---------- Record extracts ----------

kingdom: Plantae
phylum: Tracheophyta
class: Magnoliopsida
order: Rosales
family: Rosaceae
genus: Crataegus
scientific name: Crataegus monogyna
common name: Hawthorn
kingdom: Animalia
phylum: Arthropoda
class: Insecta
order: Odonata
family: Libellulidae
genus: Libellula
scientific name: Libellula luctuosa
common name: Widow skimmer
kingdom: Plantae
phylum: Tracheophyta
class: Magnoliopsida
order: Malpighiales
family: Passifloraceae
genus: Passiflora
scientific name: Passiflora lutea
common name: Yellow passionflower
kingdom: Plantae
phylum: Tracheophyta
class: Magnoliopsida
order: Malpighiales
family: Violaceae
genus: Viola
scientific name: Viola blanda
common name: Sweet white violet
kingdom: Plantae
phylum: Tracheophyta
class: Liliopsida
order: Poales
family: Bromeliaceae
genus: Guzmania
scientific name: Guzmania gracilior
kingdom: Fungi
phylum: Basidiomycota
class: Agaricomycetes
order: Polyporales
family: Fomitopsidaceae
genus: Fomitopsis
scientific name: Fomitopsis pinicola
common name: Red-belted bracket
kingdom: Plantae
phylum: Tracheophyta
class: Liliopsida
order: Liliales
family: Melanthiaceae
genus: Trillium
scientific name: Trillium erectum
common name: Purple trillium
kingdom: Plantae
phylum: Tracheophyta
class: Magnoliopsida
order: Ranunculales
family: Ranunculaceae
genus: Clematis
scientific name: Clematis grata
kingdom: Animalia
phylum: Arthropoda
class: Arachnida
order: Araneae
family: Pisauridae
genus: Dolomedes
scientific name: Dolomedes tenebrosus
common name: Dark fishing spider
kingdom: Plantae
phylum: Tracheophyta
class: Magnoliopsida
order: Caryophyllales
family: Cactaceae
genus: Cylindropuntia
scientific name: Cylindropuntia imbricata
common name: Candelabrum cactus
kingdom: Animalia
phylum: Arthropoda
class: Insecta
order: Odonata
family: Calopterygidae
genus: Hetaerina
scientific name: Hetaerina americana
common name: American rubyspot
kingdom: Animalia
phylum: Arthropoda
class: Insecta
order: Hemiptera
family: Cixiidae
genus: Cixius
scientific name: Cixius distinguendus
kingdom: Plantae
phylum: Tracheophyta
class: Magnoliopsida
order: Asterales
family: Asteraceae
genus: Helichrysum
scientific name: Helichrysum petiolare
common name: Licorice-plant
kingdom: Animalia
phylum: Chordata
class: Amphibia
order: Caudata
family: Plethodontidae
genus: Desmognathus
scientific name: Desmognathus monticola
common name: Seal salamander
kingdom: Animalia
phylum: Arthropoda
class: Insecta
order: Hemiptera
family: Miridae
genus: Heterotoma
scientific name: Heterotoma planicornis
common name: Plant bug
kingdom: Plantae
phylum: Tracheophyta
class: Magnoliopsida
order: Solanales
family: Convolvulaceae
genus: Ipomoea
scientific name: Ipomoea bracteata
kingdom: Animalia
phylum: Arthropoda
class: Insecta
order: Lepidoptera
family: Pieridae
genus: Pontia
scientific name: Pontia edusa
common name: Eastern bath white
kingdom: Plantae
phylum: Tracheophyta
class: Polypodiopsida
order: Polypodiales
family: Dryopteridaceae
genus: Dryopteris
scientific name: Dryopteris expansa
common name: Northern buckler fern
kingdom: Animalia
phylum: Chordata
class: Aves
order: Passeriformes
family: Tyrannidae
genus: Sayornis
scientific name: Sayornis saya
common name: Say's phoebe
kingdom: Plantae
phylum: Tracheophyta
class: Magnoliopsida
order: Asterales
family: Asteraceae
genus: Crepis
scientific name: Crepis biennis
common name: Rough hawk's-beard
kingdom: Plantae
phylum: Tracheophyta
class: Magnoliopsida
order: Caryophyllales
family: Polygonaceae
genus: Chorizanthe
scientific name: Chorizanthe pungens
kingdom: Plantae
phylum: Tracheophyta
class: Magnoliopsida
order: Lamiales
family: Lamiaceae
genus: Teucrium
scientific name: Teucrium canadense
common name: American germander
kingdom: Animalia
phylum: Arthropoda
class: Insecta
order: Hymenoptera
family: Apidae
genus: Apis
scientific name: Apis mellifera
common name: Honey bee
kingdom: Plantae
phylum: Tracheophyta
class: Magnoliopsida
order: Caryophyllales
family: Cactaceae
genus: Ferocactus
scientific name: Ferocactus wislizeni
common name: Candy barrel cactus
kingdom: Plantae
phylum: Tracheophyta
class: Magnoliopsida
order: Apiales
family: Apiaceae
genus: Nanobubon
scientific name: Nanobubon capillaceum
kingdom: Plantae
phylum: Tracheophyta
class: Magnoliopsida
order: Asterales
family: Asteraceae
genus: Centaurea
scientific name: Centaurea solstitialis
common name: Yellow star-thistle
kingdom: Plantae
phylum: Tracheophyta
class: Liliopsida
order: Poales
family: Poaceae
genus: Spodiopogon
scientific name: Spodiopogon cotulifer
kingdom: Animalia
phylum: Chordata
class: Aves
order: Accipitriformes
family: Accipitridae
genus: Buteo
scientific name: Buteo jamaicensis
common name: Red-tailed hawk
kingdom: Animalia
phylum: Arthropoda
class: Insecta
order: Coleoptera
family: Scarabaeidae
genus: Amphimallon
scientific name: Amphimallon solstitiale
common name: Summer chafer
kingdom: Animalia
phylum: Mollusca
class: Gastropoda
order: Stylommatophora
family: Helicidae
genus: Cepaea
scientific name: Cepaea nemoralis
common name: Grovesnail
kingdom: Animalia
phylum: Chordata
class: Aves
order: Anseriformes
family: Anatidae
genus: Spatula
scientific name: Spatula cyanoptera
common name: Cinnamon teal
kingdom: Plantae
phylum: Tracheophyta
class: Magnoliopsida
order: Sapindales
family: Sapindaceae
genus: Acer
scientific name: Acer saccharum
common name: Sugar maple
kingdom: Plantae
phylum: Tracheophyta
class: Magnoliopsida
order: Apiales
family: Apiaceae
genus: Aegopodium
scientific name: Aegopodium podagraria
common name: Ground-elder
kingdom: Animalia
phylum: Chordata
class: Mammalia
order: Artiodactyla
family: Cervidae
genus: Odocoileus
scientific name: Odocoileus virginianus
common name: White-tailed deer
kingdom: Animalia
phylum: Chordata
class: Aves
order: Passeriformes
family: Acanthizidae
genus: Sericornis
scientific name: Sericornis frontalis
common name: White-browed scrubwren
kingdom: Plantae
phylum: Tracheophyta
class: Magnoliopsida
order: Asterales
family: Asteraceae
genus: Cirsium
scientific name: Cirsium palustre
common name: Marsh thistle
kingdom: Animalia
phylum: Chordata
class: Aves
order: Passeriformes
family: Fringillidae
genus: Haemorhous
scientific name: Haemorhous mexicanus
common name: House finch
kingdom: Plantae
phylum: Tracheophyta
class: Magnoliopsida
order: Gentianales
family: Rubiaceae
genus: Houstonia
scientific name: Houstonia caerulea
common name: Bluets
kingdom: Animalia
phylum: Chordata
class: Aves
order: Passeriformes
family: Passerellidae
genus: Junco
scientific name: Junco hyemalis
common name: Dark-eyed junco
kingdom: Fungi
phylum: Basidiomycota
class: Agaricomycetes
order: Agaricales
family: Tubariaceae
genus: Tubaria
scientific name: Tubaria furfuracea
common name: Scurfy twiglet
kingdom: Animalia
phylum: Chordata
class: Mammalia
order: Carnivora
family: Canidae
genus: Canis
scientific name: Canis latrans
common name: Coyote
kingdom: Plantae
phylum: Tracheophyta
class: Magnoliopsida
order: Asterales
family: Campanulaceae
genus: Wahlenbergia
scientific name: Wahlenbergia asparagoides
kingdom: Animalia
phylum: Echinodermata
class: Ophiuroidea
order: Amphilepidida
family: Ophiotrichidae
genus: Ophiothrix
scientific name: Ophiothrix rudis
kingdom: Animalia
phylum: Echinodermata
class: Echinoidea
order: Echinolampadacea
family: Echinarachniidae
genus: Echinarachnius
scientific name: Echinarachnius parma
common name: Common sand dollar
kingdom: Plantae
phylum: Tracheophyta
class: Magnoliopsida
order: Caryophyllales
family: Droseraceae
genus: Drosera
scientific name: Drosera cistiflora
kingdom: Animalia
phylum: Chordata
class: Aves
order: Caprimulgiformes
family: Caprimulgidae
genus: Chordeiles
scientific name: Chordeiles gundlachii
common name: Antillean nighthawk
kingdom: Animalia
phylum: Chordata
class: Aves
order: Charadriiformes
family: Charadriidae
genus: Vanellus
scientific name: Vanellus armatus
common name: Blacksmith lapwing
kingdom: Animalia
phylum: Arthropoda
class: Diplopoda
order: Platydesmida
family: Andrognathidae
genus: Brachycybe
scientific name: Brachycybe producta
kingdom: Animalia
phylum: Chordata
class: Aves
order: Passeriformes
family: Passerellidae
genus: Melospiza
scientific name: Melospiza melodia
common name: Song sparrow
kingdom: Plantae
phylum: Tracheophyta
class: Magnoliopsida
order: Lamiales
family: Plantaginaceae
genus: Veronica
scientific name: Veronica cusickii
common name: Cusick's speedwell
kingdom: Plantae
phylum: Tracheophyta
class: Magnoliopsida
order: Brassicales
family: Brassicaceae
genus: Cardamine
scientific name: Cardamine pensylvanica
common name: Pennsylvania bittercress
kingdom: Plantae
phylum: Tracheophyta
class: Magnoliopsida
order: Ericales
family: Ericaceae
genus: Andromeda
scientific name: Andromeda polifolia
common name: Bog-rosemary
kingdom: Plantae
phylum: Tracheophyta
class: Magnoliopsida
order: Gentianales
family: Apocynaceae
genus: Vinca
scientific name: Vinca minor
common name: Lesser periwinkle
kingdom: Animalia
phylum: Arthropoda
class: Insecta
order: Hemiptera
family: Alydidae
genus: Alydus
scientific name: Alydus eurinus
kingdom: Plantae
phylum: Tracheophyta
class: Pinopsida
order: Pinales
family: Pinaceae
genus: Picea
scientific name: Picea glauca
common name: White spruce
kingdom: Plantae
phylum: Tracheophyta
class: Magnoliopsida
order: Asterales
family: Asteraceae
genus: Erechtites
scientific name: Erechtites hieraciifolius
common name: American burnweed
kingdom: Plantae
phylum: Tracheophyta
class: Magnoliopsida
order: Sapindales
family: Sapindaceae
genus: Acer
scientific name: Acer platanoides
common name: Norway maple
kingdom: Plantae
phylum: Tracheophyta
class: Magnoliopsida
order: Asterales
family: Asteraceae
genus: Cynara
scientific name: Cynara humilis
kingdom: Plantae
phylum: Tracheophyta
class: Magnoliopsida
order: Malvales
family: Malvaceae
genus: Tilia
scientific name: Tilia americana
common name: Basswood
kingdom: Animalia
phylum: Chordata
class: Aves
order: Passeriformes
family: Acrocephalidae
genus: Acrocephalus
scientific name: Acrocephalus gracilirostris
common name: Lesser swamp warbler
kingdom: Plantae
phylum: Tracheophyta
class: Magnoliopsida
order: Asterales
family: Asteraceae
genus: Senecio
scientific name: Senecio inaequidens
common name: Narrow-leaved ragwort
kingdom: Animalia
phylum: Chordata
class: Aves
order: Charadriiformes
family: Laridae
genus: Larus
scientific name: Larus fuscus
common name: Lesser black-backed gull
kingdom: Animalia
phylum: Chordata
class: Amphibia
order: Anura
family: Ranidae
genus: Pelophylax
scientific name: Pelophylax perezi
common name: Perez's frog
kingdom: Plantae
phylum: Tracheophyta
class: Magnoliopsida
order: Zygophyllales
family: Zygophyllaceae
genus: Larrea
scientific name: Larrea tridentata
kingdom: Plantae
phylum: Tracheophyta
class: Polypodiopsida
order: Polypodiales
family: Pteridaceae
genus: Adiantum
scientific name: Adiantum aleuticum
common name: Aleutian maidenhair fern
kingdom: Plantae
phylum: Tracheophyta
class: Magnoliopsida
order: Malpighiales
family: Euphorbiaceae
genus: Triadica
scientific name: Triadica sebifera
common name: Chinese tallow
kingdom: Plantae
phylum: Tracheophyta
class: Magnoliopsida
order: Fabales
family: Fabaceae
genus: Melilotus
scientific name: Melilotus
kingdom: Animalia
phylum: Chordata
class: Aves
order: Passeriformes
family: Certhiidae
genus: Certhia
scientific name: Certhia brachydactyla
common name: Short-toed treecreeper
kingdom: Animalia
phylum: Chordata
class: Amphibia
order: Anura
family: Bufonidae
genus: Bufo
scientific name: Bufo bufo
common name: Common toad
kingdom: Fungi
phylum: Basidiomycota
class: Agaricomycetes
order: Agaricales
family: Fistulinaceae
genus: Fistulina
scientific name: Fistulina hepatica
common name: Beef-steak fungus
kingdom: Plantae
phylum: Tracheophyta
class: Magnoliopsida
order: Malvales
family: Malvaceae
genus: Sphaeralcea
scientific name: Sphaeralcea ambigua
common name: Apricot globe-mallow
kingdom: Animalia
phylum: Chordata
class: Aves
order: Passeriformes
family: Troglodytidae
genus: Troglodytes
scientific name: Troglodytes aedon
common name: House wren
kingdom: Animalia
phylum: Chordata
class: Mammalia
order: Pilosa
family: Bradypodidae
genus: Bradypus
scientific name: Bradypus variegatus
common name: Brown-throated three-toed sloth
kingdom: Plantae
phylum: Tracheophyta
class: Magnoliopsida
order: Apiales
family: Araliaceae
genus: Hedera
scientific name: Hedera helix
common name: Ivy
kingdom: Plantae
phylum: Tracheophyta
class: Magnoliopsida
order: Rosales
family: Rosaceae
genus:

----------

▸ Stated goal: Give again, unchanged, the lines of the records above from the line with "common name: Apricot globe-mallow" through the last line of the records, both ends included.

▸ Response to the task:
common name: Apricot globe-mallow
kingdom: Animalia
phylum: Chordata
class: Aves
order: Passeriformes
family: Troglodytidae
genus: Troglodytes
scientific name: Troglodytes aedon
common name: House wren
kingdom: Animalia
phylum: Chordata
class: Mammalia
order: Pilosa
family: Bradypodidae
genus: Bradypus
scientific name: Bradypus variegatus
common name: Brown-throated three-toed sloth
kingdom: Plantae
phylum: Tracheophyta
class: Magnoliopsida
order: Apiales
family: Araliaceae
genus: Hedera
scientific name: Hedera helix
common name: Ivy
kingdom: Plantae
phylum: Tracheophyta
class: Magnoliopsida
order: Rosales
family: Rosaceae
genus:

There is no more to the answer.